Business organisations including CBI Scotland and the Scottish Property Federation (SPF) have described the changes as a "tax on distress". They argue that cutting empty property rates could increase the financial burden on already-struggling property owners by as much as £18 million per year.
However, Local Government Minister Derek Mackay said that despite the changes, the business rates regime in Scotland remained the most competitive in the UK.
"Empty commercial properties are a blight on our high streets and these reforms will help bring them back into use and bring new life to our town centres," he said. "Scotland already has the most competitive rates regime in the UK and this Bill will offer a fifty per cent discount to anyone bringing a shop or office that has been empty for twelve months back into use thanks to our new rates relief, Fresh Start."
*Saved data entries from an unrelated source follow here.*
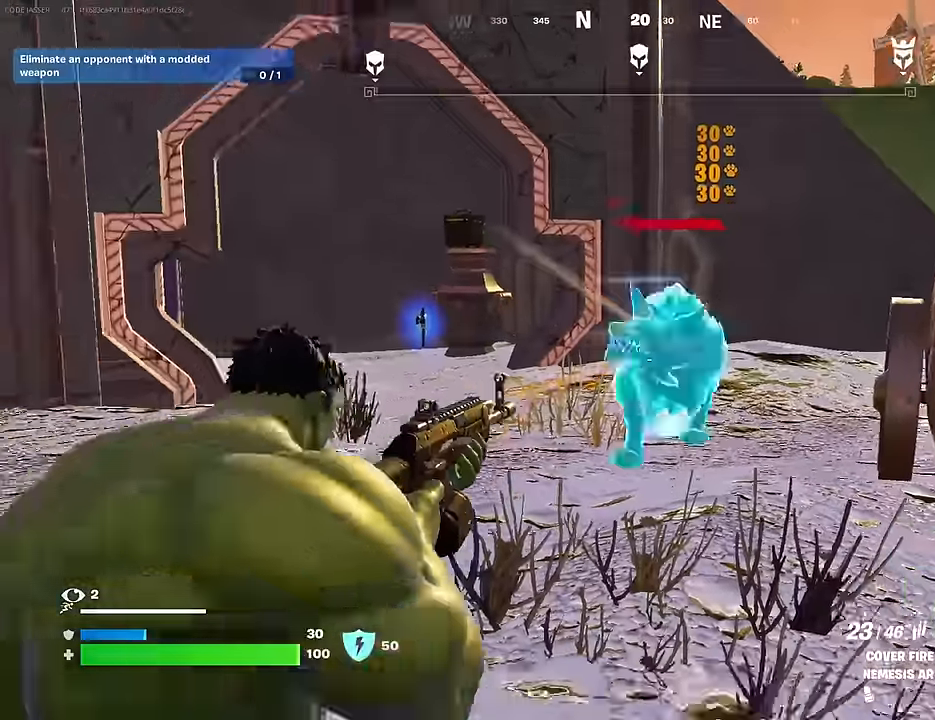
{"buttons": [], "left_stick": "up", "right_stick": "center", "events": [[83, "R2", "up"], [100, "L3", "up"], [100, "left_stick", "up"]]}
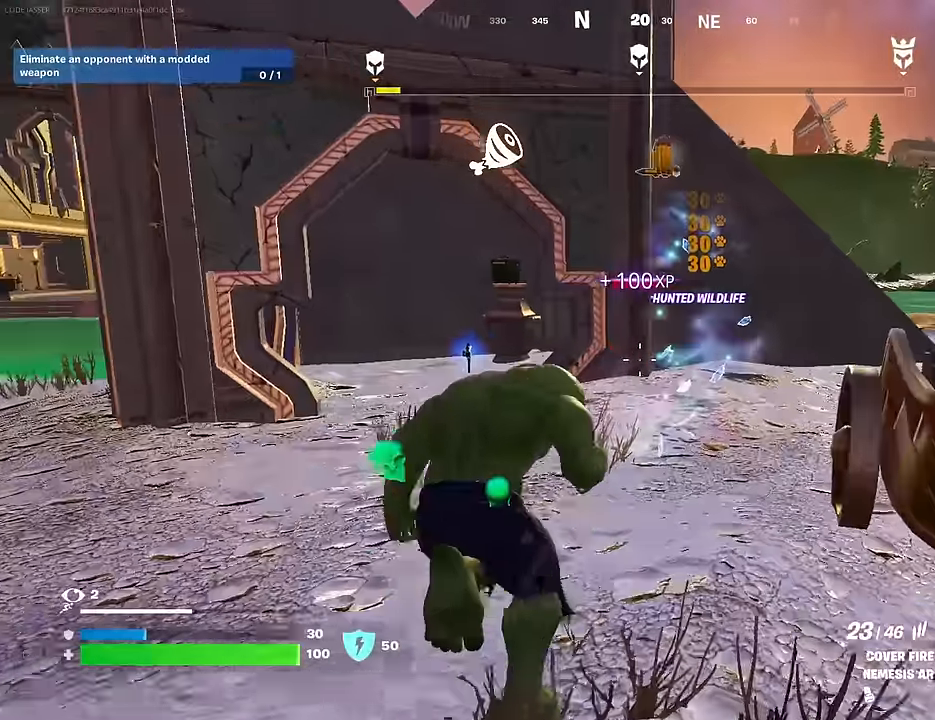
{"buttons": [], "left_stick": "up-left", "right_stick": "left", "events": [[233, "right_stick", "left"], [267, "left_stick", "up-right"], [483, "left_stick", "up-left"]]}
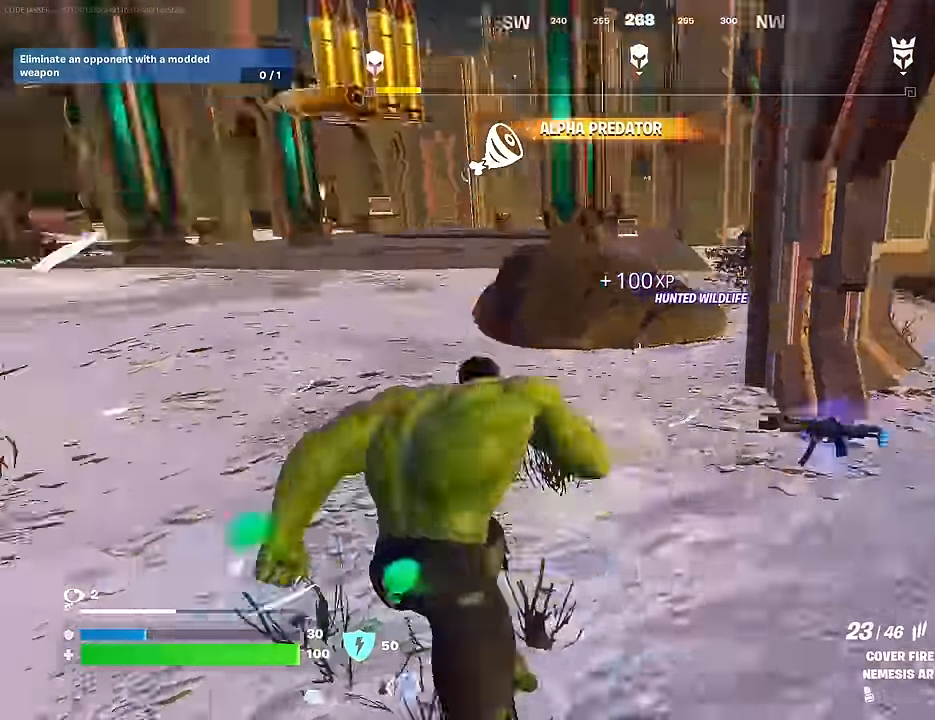
{"buttons": [], "left_stick": "up-left", "right_stick": "center", "events": [[100, "right_stick", "center"], [333, "right_stick", "up-left"], [383, "right_stick", "center"]]}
Business rates are charged on most non-domestic premises including shops, offices, warehouses and factories. Owners of vacant offices and shops in Scotland currently receive a 50% discount on their business rates liability, while owners of industrial properties and listed buildings receive 100% relief. From April 2013, the 50% relief will be cut to 10% after three months, although industrial properties and listed buildings will continue to receive 100% relief.
New occupants of shops or offices that have been empty for at least a year will be able to apply for a 50% discount on their business rates over their first year of occupation under the Fresh Start scheme, which also takes effect from April.
Offices and shops in England and Wales get no relief whatsoever after three months, while relief on industrial buildings cuts off after the building has been lying empty for six months.
Housing Minister Margaret Burgess said that allowing local authorities to increase council tax charges on empty homes would encourage owners to bring properties back into use. There are more than 25,000 long-term empty homes in communities across Scotland, according to Scottish Government figures.
"While people across Scotland need new homes, it is completely unacceptable that 25,000 houses are lying empty long term and of no use to anybody," she said. "Not only that, empty homes can become a magnet for vandalism and anti-social behaviour, dragging down whole communities. The ability to increase council tax on empty properties will give councils a new and crucial tool to tackle this problem and encourage owners to bring homes back into use."
The Scottish Government recently consulted on draft council tax regulations to set out how the council tax increase will work in practice. Although responses to the consultation are still being considered, it is proposed that the changes will allow local authorities to apply different rates of discount or increase in different parts of their areas, or to increase council tax charges the longer a home has been empty.
Empty and unfurnished homes will continue to receive full exemption from council tax for the first six months, while councils will be able to offer a discount of between 10 and 50% for homes empty for a further six months. Currently, empty homes receive a 50% council tax discount between the sixth and 12th months.